___ Records for processing ___

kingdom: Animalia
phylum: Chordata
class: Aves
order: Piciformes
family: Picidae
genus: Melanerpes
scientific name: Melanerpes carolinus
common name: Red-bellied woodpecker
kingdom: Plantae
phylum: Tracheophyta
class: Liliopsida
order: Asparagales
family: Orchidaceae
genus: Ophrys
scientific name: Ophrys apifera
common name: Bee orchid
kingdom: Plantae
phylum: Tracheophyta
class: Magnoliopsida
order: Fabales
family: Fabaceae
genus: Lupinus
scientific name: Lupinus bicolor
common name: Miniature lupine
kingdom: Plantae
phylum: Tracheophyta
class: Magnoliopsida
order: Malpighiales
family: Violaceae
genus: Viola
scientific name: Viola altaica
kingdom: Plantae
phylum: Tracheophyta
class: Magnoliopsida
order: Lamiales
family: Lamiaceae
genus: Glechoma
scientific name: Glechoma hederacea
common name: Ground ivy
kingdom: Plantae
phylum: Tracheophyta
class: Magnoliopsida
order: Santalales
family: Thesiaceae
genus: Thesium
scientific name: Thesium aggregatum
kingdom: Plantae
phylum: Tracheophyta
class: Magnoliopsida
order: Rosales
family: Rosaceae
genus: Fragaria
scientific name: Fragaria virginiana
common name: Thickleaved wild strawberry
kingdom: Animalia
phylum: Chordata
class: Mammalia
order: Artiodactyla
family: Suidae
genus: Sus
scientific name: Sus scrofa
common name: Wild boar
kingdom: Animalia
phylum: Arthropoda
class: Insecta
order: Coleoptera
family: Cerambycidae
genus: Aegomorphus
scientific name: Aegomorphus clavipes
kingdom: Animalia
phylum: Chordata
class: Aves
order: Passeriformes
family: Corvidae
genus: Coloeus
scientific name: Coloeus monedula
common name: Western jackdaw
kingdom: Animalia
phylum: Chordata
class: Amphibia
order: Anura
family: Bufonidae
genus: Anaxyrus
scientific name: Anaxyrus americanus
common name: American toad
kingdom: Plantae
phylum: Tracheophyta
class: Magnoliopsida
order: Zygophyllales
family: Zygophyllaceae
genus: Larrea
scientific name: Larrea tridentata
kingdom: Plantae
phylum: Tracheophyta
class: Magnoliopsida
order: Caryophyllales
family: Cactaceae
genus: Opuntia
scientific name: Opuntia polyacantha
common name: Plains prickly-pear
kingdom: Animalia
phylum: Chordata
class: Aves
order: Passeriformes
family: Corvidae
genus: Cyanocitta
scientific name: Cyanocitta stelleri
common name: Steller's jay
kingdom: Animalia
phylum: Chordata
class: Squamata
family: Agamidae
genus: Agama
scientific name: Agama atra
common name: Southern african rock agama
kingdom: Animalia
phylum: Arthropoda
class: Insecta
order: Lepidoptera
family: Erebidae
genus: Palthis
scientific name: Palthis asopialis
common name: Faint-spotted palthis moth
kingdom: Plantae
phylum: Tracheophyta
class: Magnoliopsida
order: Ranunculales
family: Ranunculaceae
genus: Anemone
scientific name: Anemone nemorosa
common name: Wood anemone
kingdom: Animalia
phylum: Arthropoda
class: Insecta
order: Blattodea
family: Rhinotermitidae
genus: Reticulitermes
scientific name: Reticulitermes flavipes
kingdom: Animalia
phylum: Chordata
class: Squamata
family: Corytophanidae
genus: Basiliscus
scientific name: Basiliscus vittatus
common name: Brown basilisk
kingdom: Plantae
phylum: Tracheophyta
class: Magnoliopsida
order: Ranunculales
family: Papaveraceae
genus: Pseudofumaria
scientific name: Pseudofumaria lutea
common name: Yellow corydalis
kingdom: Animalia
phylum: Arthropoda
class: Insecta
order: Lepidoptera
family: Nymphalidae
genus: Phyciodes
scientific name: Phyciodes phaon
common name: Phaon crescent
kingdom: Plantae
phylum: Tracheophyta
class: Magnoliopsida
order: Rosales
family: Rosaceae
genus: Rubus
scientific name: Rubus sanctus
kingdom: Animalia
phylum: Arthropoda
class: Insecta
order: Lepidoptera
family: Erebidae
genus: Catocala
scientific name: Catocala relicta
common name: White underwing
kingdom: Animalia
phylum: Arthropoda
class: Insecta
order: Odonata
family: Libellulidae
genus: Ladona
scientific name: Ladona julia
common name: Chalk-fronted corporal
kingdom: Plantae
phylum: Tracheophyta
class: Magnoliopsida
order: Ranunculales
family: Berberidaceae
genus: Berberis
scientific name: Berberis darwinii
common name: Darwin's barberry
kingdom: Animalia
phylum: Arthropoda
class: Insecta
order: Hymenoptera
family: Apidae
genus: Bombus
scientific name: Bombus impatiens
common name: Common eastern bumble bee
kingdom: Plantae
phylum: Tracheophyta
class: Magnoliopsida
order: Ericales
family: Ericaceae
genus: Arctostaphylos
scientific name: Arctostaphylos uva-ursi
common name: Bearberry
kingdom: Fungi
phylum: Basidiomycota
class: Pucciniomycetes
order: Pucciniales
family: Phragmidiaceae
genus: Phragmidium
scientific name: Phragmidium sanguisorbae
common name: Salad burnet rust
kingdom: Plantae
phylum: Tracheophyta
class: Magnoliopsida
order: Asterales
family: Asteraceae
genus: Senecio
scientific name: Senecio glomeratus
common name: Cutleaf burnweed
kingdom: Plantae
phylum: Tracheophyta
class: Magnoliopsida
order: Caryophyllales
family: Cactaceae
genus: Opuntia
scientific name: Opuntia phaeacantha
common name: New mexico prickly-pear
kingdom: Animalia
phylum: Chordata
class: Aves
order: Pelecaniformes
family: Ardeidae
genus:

___

Given problem → Reproduce all of the rows above line for line, without changing any character.

Completed task →
kingdom: Animalia
phylum: Chordata
class: Aves
order: Piciformes
family: Picidae
genus: Melanerpes
scientific name: Melanerpes carolinus
common name: Red-bellied woodpecker
kingdom: Plantae
phylum: Tracheophyta
class: Liliopsida
order: Asparagales
family: Orchidaceae
genus: Ophrys
scientific name: Ophrys apifera
common name: Bee orchid
kingdom: Plantae
phylum: Tracheophyta
class: Magnoliopsida
order: Fabales
family: Fabaceae
genus: Lupinus
scientific name: Lupinus bicolor
common name: Miniature lupine
kingdom: Plantae
phylum: Tracheophyta
class: Magnoliopsida
order: Malpighiales
family: Violaceae
genus: Viola
scientific name: Viola altaica
kingdom: Plantae
phylum: Tracheophyta
class: Magnoliopsida
order: Lamiales
family: Lamiaceae
genus: Glechoma
scientific name: Glechoma hederacea
common name: Ground ivy
kingdom: Plantae
phylum: Tracheophyta
class: Magnoliopsida
order: Santalales
family: Thesiaceae
genus: Thesium
scientific name: Thesium aggregatum
kingdom: Plantae
phylum: Tracheophyta
class: Magnoliopsida
order: Rosales
family: Rosaceae
genus: Fragaria
scientific name: Fragaria virginiana
common name: Thickleaved wild strawberry
kingdom: Animalia
phylum: Chordata
class: Mammalia
order: Artiodactyla
family: Suidae
genus: Sus
scientific name: Sus scrofa
common name: Wild boar
kingdom: Animalia
phylum: Arthropoda
class: Insecta
order: Coleoptera
family: Cerambycidae
genus: Aegomorphus
scientific name: Aegomorphus clavipes
kingdom: Animalia
phylum: Chordata
class: Aves
order: Passeriformes
family: Corvidae
genus: Coloeus
scientific name: Coloeus monedula
common name: Western jackdaw
kingdom: Animalia
phylum: Chordata
class: Amphibia
order: Anura
family: Bufonidae
genus: Anaxyrus
scientific name: Anaxyrus americanus
common name: American toad
kingdom: Plantae
phylum: Tracheophyta
class: Magnoliopsida
order: Zygophyllales
family: Zygophyllaceae
genus: Larrea
scientific name: Larrea tridentata
kingdom: Plantae
phylum: Tracheophyta
class: Magnoliopsida
order: Caryophyllales
family: Cactaceae
genus: Opuntia
scientific name: Opuntia polyacantha
common name: Plains prickly-pear
kingdom: Animalia
phylum: Chordata
class: Aves
order: Passeriformes
family: Corvidae
genus: Cyanocitta
scientific name: Cyanocitta stelleri
common name: Steller's jay
kingdom: Animalia
phylum: Chordata
class: Squamata
family: Agamidae
genus: Agama
scientific name: Agama atra
common name: Southern african rock agama
kingdom: Animalia
phylum: Arthropoda
class: Insecta
order: Lepidoptera
family: Erebidae
genus: Palthis
scientific name: Palthis asopialis
common name: Faint-spotted palthis moth
kingdom: Plantae
phylum: Tracheophyta
class: Magnoliopsida
order: Ranunculales
family: Ranunculaceae
genus: Anemone
scientific name: Anemone nemorosa
common name: Wood anemone
kingdom: Animalia
phylum: Arthropoda
class: Insecta
order: Blattodea
family: Rhinotermitidae
genus: Reticulitermes
scientific name: Reticulitermes flavipes
kingdom: Animalia
phylum: Chordata
class: Squamata
family: Corytophanidae
genus: Basiliscus
scientific name: Basiliscus vittatus
common name: Brown basilisk
kingdom: Plantae
phylum: Tracheophyta
class: Magnoliopsida
order: Ranunculales
family: Papaveraceae
genus: Pseudofumaria
scientific name: Pseudofumaria lutea
common name: Yellow corydalis
kingdom: Animalia
phylum: Arthropoda
class: Insecta
order: Lepidoptera
family: Nymphalidae
genus: Phyciodes
scientific name: Phyciodes phaon
common name: Phaon crescent
kingdom: Plantae
phylum: Tracheophyta
class: Magnoliopsida
order: Rosales
family: Rosaceae
genus: Rubus
scientific name: Rubus sanctus
kingdom: Animalia
phylum: Arthropoda
class: Insecta
order: Lepidoptera
family: Erebidae
genus: Catocala
scientific name: Catocala relicta
common name: White underwing
kingdom: Animalia
phylum: Arthropoda
class: Insecta
order: Odonata
family: Libellulidae
genus: Ladona
scientific name: Ladona julia
common name: Chalk-fronted corporal
kingdom: Plantae
phylum: Tracheophyta
class: Magnoliopsida
order: Ranunculales
family: Berberidaceae
genus: Berberis
scientific name: Berberis darwinii
common name: Darwin's barberry
kingdom: Animalia
phylum: Arthropoda
class: Insecta
order: Hymenoptera
family: Apidae
genus: Bombus
scientific name: Bombus impatiens
common name: Common eastern bumble bee
kingdom: Plantae
phylum: Tracheophyta
class: Magnoliopsida
order: Ericales
family: Ericaceae
genus: Arctostaphylos
scientific name: Arctostaphylos uva-ursi
common name: Bearberry
kingdom: Fungi
phylum: Basidiomycota
class: Pucciniomycetes
order: Pucciniales
family: Phragmidiaceae
genus: Phragmidium
scientific name: Phragmidium sanguisorbae
common name: Salad burnet rust
kingdom: Plantae
phylum: Tracheophyta
class: Magnoliopsida
order: Asterales
family: Asteraceae
genus: Senecio
scientific name: Senecio glomeratus
common name: Cutleaf burnweed
kingdom: Plantae
phylum: Tracheophyta
class: Magnoliopsida
order: Caryophyllales
family: Cactaceae
genus: Opuntia
scientific name: Opuntia phaeacantha
common name: New mexico prickly-pear
kingdom: Animalia
phylum: Chordata
class: Aves
order: Pelecaniformes
family: Ardeidae
genus:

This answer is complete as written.